## EXERCISES
1. Answer these from the palindrome linked list page below:
(a) What number appears before the problem's title?
(b) What run time is listed for solution2?
(c) What time and space bounds does the follow-up ask for?
2. In the palindrome linked list page below, name every local variable that solution2's code declares with the type ListNode.

## PAGE TEXT
========================================
234. Palindrome Linked List

Given a singly linked list, determine if it is a palindrome.

Follow up:

Could you do it in O(n) time and O(1) space?

Solution1  3ms 21.69 and this is O(1)space

public class Solution {
public boolean isPalindrome(ListNode head) {
if(head==null || head.next == null){
return true;
}
ListNode fast = head;
ListNode slow = head;
Stack<Integer> stack = new Stack<Integer>();
while(fast != null && fast.next != null){
stack.push(slow.val);
slow = slow.next;
fast = fast.next.next;
}
if(fast != null){
slow = slow.next;
}
while(slow != null){
int val = stack.pop();
if(slow.val != val){
return false;
}
slow = slow.next;
}
return true;
}
}

solution2 2ms 34.78

find the middle node of the linked list, and reverse the second half.

public class Solution {
public boolean isPalindrome(ListNode head) {
if(head==null || head.next == null){
return true;
}
ListNode fast = head;
ListNode slow = head;
Stack<Integer> stack = new Stack<Integer>();
while(fast != null && fast.next != null){
stack.push(slow.val);
slow = slow.next;
fast = fast.next.next;
}
if(fast != null){// Notice here you cannot use fast.next == null
slow = slow.next;
}

ListNode next = slow.next;
slow.next = null;
ListNode nextNext;
while(next != null){
nextNext = next.next;
next.next = slow;
slow = next;
next = nextNext;
}
while(slow != null){
if(slow.val != head.val){
return false;
}
slow = slow.next;
head = head.next;
}
return true;
}
}
========================================
## INFORMATION SHOWN
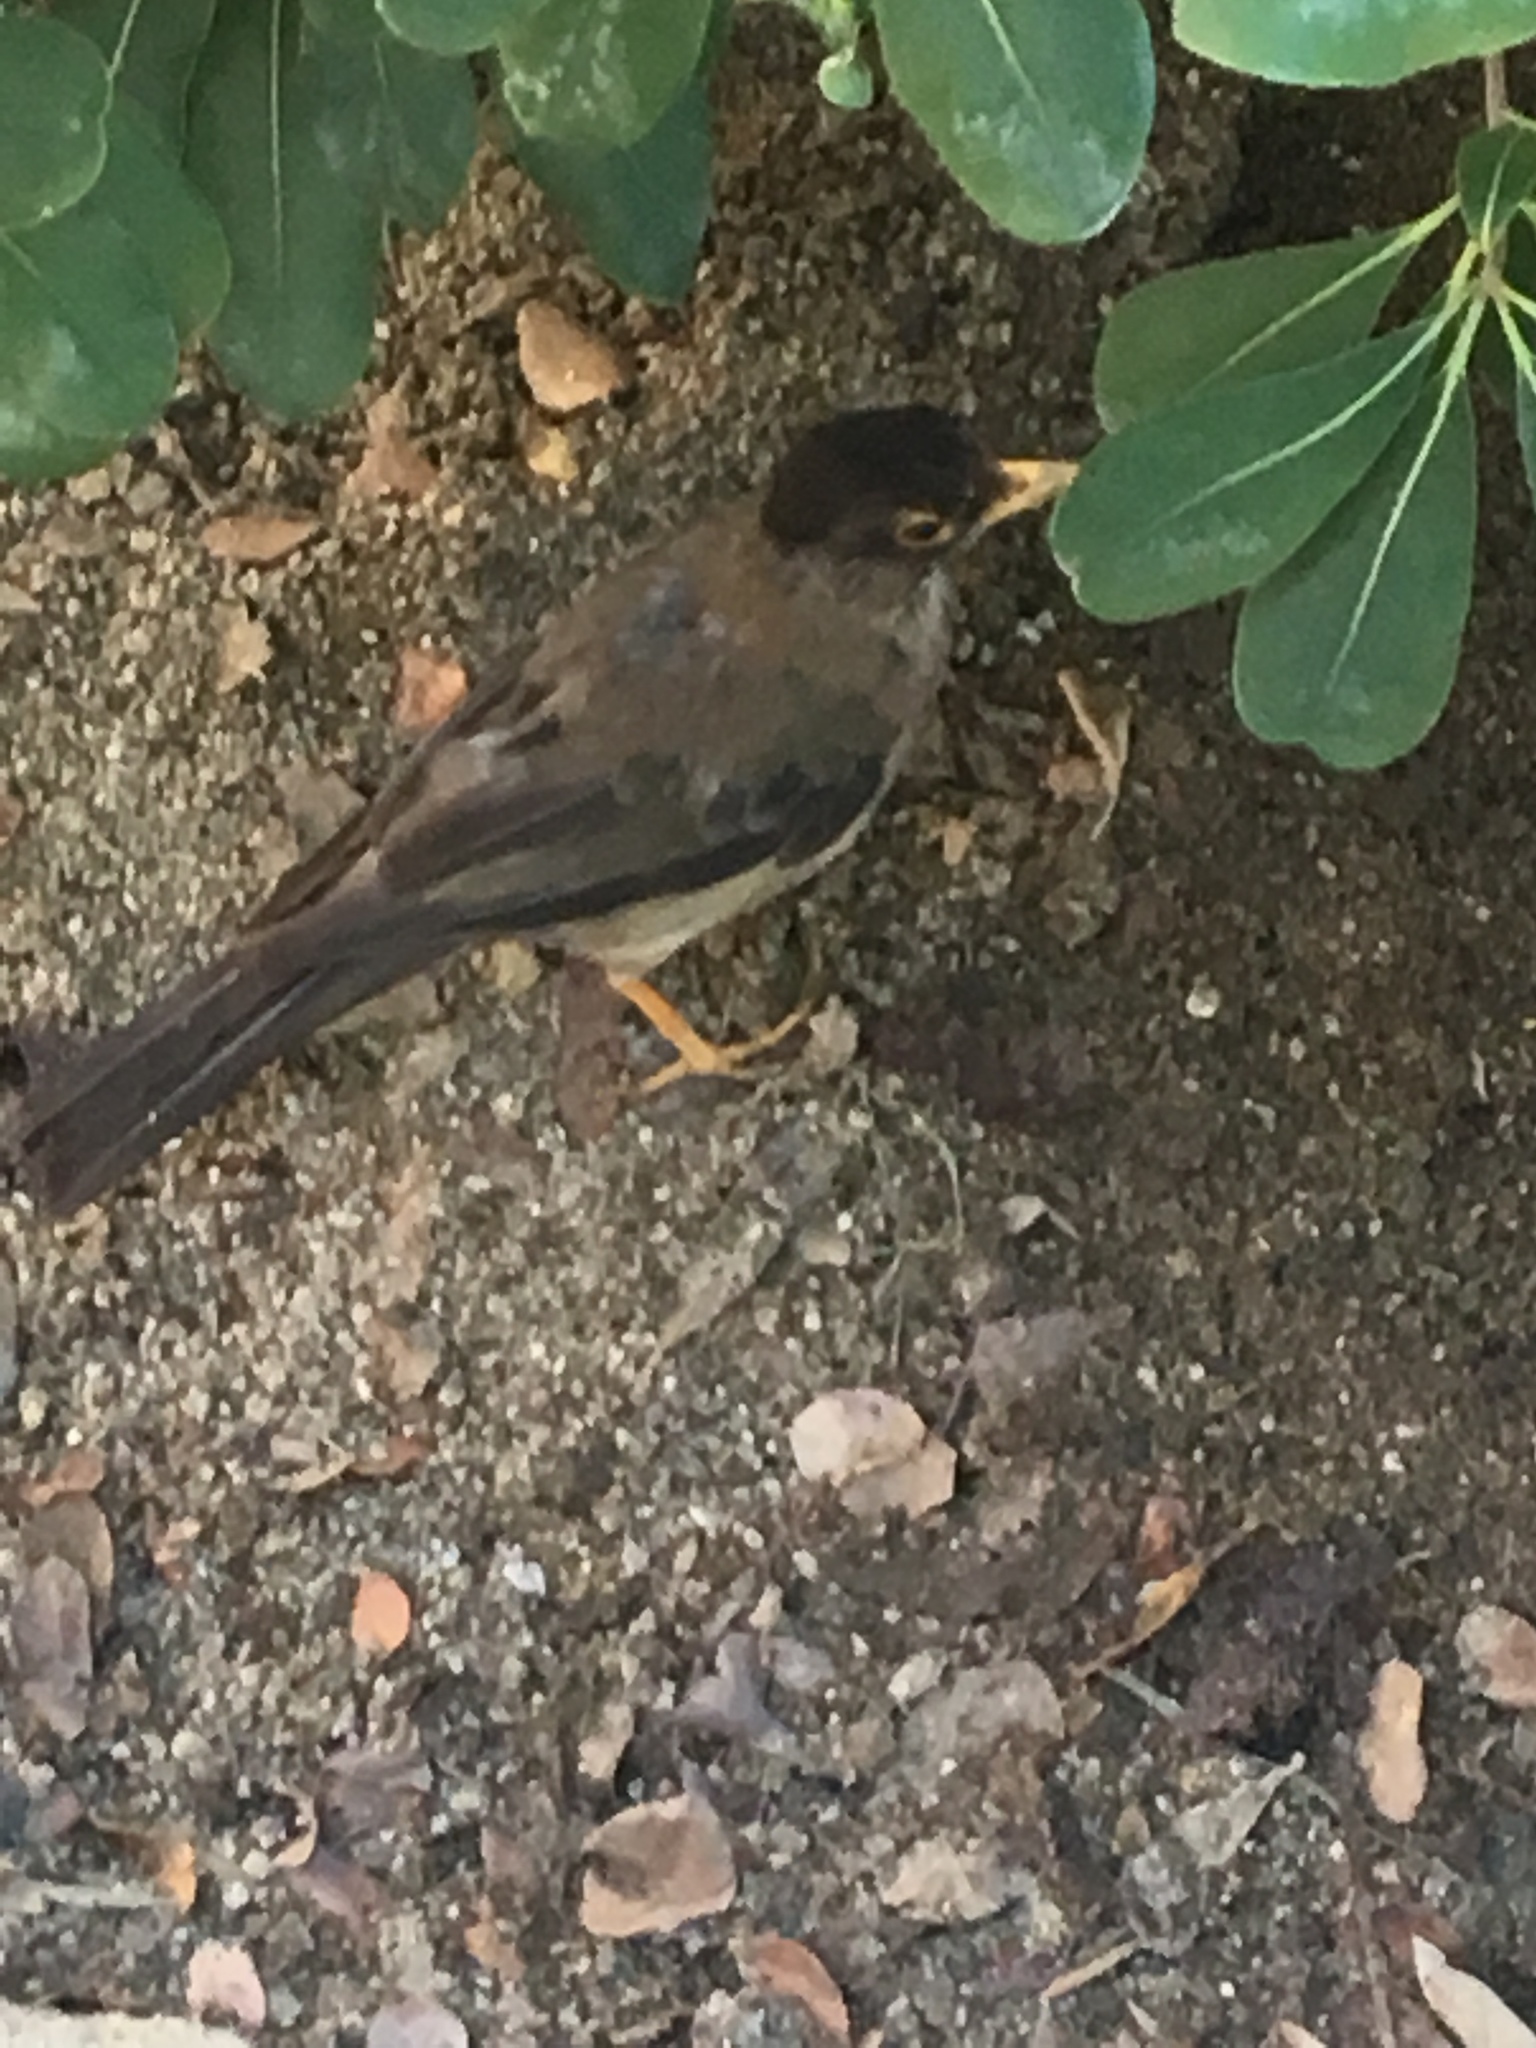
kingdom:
========================================
## CORRECT ANSWERS
1.
(a) 234
(b) 2ms
(c) O(n) time and O(1) space

2. fast, slow, next, nextNext